Prompt -
Given the records below, would you repeat exactly the lines that begin at the one containing "X55880Y742460D03*" and end at the one containing "X383540Y563880D03*", inclusive?

Input material -
####################

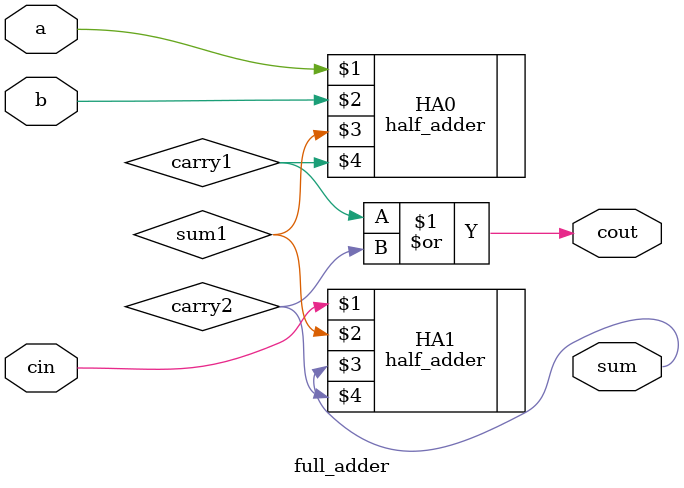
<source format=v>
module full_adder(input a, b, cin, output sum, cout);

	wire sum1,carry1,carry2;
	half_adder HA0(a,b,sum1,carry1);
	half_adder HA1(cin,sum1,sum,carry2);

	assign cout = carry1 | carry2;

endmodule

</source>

####################

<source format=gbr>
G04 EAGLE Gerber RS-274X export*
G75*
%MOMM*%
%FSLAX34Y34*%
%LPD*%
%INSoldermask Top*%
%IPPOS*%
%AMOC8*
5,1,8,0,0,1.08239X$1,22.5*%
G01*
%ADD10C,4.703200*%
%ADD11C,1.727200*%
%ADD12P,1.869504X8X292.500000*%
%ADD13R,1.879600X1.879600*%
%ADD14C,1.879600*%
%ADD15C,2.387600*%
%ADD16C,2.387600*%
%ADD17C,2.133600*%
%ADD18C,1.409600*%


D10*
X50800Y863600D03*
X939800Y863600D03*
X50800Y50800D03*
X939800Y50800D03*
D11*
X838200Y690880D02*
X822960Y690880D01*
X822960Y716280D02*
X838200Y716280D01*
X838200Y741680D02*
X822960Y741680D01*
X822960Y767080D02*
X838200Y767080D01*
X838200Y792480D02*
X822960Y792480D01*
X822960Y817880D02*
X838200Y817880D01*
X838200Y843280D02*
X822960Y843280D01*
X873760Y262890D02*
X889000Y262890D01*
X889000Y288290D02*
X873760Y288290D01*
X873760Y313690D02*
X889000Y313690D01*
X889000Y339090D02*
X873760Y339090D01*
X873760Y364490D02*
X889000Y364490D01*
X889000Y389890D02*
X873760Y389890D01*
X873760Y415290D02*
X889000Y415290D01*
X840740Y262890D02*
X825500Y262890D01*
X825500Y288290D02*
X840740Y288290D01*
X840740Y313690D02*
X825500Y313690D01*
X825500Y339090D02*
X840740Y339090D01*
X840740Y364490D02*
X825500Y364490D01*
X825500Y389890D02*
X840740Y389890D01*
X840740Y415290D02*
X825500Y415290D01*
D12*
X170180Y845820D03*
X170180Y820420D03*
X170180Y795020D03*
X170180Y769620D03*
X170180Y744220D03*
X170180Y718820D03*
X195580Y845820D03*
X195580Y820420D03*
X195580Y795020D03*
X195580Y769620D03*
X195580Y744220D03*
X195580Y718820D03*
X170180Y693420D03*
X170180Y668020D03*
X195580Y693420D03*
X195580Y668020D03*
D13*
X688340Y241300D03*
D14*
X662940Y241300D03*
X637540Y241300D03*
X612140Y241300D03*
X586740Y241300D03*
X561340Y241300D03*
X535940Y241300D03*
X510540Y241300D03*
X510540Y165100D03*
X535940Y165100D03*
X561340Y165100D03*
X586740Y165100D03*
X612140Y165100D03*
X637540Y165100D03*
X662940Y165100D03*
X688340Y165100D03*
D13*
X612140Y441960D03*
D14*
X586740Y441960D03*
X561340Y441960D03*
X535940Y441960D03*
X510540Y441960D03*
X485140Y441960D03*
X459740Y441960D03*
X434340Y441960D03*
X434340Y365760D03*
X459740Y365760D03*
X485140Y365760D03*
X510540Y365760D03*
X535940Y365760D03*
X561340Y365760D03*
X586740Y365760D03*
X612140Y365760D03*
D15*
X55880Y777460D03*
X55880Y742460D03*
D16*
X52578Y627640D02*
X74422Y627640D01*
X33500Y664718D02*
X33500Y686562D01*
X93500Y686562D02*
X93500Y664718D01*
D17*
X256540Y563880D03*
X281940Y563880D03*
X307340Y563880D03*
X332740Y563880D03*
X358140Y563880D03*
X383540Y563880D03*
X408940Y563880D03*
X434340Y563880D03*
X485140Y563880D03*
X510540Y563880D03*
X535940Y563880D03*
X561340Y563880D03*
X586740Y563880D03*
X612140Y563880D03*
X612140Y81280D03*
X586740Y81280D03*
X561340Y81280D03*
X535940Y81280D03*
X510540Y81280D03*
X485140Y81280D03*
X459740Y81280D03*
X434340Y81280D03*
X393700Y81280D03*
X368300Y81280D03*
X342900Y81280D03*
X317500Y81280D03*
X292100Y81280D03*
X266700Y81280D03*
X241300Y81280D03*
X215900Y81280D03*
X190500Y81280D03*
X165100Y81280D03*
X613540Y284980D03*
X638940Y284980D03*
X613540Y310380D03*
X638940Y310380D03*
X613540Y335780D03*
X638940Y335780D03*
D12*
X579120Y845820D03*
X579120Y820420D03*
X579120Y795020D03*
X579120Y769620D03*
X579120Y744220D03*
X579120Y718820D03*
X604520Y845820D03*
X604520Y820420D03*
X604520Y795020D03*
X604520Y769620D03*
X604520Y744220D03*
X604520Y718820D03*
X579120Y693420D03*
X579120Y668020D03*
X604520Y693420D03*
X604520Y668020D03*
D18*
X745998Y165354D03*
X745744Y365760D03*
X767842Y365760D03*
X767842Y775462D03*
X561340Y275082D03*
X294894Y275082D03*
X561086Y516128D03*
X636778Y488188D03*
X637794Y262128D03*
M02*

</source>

####################

Reply to the task -
X55880Y742460D03*
D16*
X52578Y627640D02*
X74422Y627640D01*
X33500Y664718D02*
X33500Y686562D01*
X93500Y686562D02*
X93500Y664718D01*
D17*
X256540Y563880D03*
X281940Y563880D03*
X307340Y563880D03*
X332740Y563880D03*
X358140Y563880D03*
X383540Y563880D03*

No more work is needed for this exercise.